Nanomedicine Roadmap Initiative Information Meeting
January 27, 2006, National Institutes of Health, Bethesda, Maryland
Purpose and Agenda
Nanomedicine refers to highly specific medical intervention, at a scale of less than about 100 nanometers, where biological molecular complexes form the basis of systems that provide structure, control, signaling, homeostasis, and motility in cells. There have been many advances in both the physical and biological sciences over the past several years that make nanomedicine research particularly attractive at this time. For example, new tools are being developed that permit imaging of structure, high speed measurement of the dynamic behavior of molecular assemblies, and measurement of forces at the molecular scale. These advances are complemented, on the biological side, by our knowledge of the human genome and a greater understanding of the molecular pathology of some diseases.
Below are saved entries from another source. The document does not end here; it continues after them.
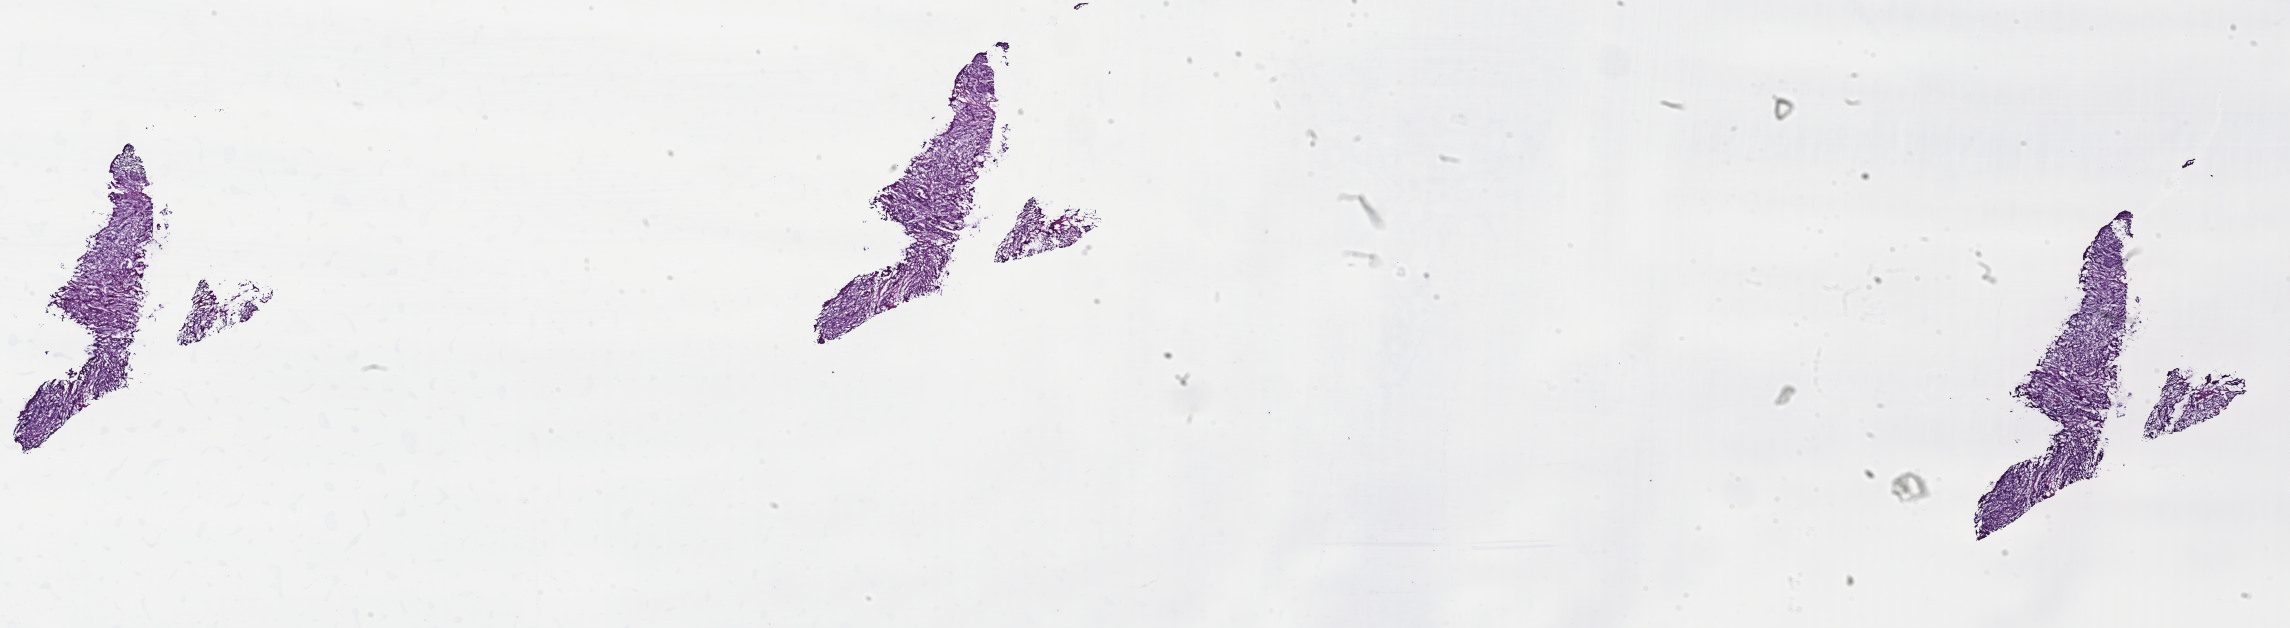
Whole-slide histology image, H&E, whole scanned area (about 36.0 x 9.9 mm, from a 40x scan) shown as a low-resolution overview. Frozen section from the top of the tissue portion. Head and neck, primary tumour sample. Male, age 78 years at initial diagnosis. Pathologist review of this section (percent, as recorded): tumour cells 75%, tumour nuclei 75%.
Histologic diagnosis: Squamous cell carcinoma, NOS.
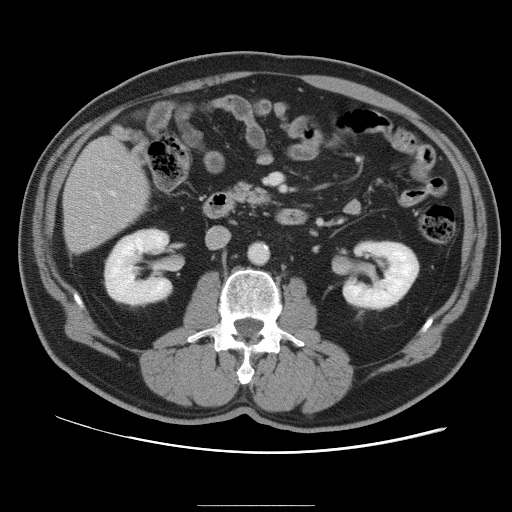
Contrast-enhanced abdominal CT, one axial slice; position 33 of 105 along the scan axis; intravenous contrast given; soft-tissue window (W 400 / L 40 HU); 512 × 512 image matrix, field of view 399 × 399 mm. From the clinical record (not read from this slice): patient: male, age 55 years at operation; diagnosis: colorectal cancer liver metastases, imaged before liver resection; multiple liver metastases: yes; largest metastasis: 3 cm; disease in both lobes: yes.
Annotated regions visible in this slice (manually delineated by an expert):
- hepatic veins: bounding box <92,191,115,228> (left, top, right, bottom; pixels)
- liver: <64,139,147,252>
- planned liver remnant (the part of the liver to remain after resection): <64,139,149,234>
- portal vein (with intrahepatic branches): <95,192,99,197>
Several other research efforts across the NIH in nanotechnology are now under way (http://www.becon.nih.gov/nano.htm). What distinguishes this Nanomedicine Initiative is its long-term focus on characterizing cellular processes and nanoscale molecular complexes and their interactions at a level of precision that has not been achieved to date. This initiative will exploit and build upon research in nanotechnology, and apply it to living cells which contain a multitude of nanoscale structures, such as membrane transporters; processes, such as self-assembly of protein-nucleic acid complexes; and nanomachines, such as molecular motors. Well controlled manipulation of these and other intracellular processes and structures has not yet been achieved.
This initiative is now possible because biologists have made stunning progress in describing complex phenomena at the cellular and subcellular level. However, large gaps remain in our knowledge about most of the physical characteristics of cellular components such as their exact quantities and variations, location, timescales, interactions, affinities, force generation, flexibility and internal motion. Progress, using analytical models of molecular interactions already in hand, is stymied by this lack of information. More comprehensive models describing cellular structures and associations will be developed by using the knowledge gained from such precise quantitative physical measurements. To do so, new physical methods, instruments, and tools must be developed. In addition, computational tools for data collection, storage, analysis and dissemination must be refined. In examining the long-term horizon, we expect that the next level of investigation will identify and define the design principles and operational parameters of naturally occurring nanostructures and complexes in cells. This knowledge will lead us to develop strategies and fabrication methods to build nanostructures, assemblies, and systems that ultimately will lead to specific control of various individual cellular components in order to treat disease or repair damaged tissue.